Tuesday, August 06, 2024

Barbarella, Book 1 by Jean-Claude Forest

I suppose I shouldn't be surprised that a book older than I am is dated these days, but I am. 1965 doesn't seem that long ago - it was just before me, and I'm still here, right?

But 1965 is a long time ago, and this was even more early '60s than I expected.

Now, what I read is not exactly the same as the original stories, I think: the first batch of Barbarella stories were written and drawn by Jean-Claude Forest and published in the French V Magazine in 1962. I think they were just collected, not edited or altered, for book publication in 1964, but I could be wrong. But this 2014 English-language edition from Humanoids, Barbarella, Book 1, is credited as adapted by the noted contemporary writer Kelly Sue DeConnick, which to me implies somewhat more work was needed than just translating the words in the balloons.

There's no explanation in the book, so I'm not sure if DeConnick turned Forest's laconic Gallic jump-cuts between episodes into something slightly more coherent, if she removed or downplayed more explicit (or rapey) sex scenes, if she made Barbarella more active or articulate, or if she just took a very "sexy French" thing from 1962 and made it as contemporary and straightforward as she could.

Barbarella is oddly disjointed, with each episode ending abruptly and leaping into the next, with a physical dislocation as Barbarella takes yet another unlikely transportation device to yet another strange location, where that transport will be almost immediately made inoperative for plot purposes.
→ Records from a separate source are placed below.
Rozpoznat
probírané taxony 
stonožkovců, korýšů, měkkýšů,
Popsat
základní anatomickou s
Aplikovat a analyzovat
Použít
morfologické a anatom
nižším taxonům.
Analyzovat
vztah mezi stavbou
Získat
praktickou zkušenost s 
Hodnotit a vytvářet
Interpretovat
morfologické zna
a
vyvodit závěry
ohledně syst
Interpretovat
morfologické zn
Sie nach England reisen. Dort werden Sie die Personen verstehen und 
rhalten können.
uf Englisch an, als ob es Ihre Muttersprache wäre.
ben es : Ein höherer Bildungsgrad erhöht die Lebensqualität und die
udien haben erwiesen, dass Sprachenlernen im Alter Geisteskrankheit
The episodes feel like semi-separate stories, and would have been better served with titles, instead of Forest pretending it was all one continuous flow.

But anyway: that's how this book works. We begin with Barbarella, a woman sometime in the indefinite galactic future, flying alone in her spaceship, fleeing some kind of badly-ended love affair, over the planet Lythion. She crash-lands in the great greenhouse Crystallia, destroying her ship and setting the general plot outline for each episode: she will be thrown into a situation where groups are fighting with each other, she will try to solve the situation (generally by seducing one or more leaders), there will be some vaguely implied sex but it will not solve the situation, Barbarella will get somewhat naked multiple times, there will be violence in which Barbarella takes part enthusiastically with a ray-gun, there will be a lot of running about to vague effect, and a vaguely positive outcome will end with Barbarella leaving in another means of transport, generally somewhat depressed, to another location on Lythion.
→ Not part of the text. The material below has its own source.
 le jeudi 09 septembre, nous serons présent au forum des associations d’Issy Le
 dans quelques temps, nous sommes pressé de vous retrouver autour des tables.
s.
There are five or six of these episodes. The details are different, but they all follow that rough plot.

I will say that Lythion easily avoids the bad-SF "this world is all one thing" trope: every episode is set in a different location, with different environments and different inhabitants. In fact, they all seem to have very little knowledge of each other: they barely seem to be on the same planet at all.
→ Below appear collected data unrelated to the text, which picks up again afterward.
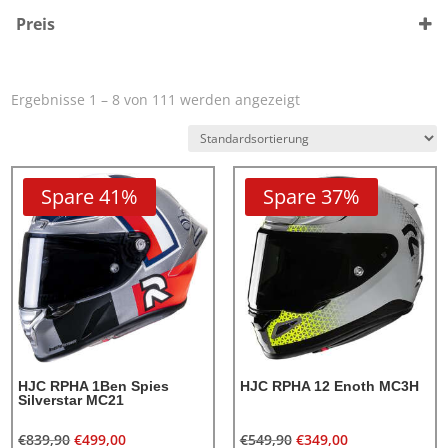
i30
(1)
Preis
RPHA 1
(1)
C10
(4)
C71
(5)
Ergebnisse 1 – 16 von 111 werden angezeigt
F100
(7)
F31
(5)
F71
(1)
Spare 41%
Spare 37%
I71
(10)
I80
(1)
i91
(5)
RPHA 1 V2
(2)
RPHA 12
(17)
RPHA 31
(5)
RPHA 60
(4)
HJC RPHA 1Ben Spies
HJC RPHA 12 Enoth MC3H
RPHA 71
(3)
Silverstar MC21
RPHA 72
(8)
€
839,90
€
499,00
€
549,90
€
349,00
RPHA 91
(14)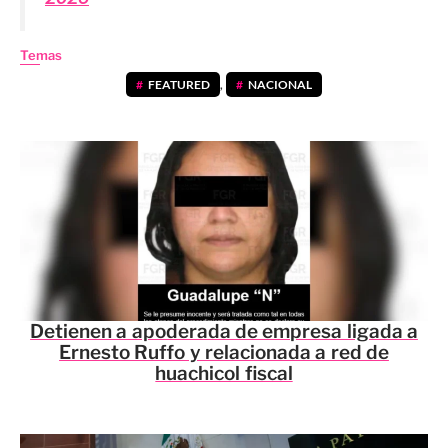
Temas
FEATURED
,
NACIONAL
Detienen a apoderada de empresa ligada a
Ernesto Ruffo y relacionada a red de
huachicol fiscal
These are wordy, talky stories. Barbarella and her lovers and nemeses (who are often the same) talk at each other a lot, and Forest fills up the sides of panels with long captions. Barbarella does get topless a lot and naked only slightly less often, but unless your kink is specifically "hot girl in danger," it's not that sexy: she's a relatively small figure in busy, caption-filled panels, and the implied sex happens between panels, referenced in dialogue and captions. A modern, careless reader could entirely miss the fact that she is having sex with a large fraction of the people she meets on Lythion.

Again, DeConnick might have specifically toned down the 1960s sexiness for this edition, but it doesn't come across as the scorching-hot thing it supposedly was in the mid-60s. It's a talky light-SF adventure with a heroine whose first instinct is to solve problems by fucking people, and only turns to shooting them when that doesn't work - ooh la la!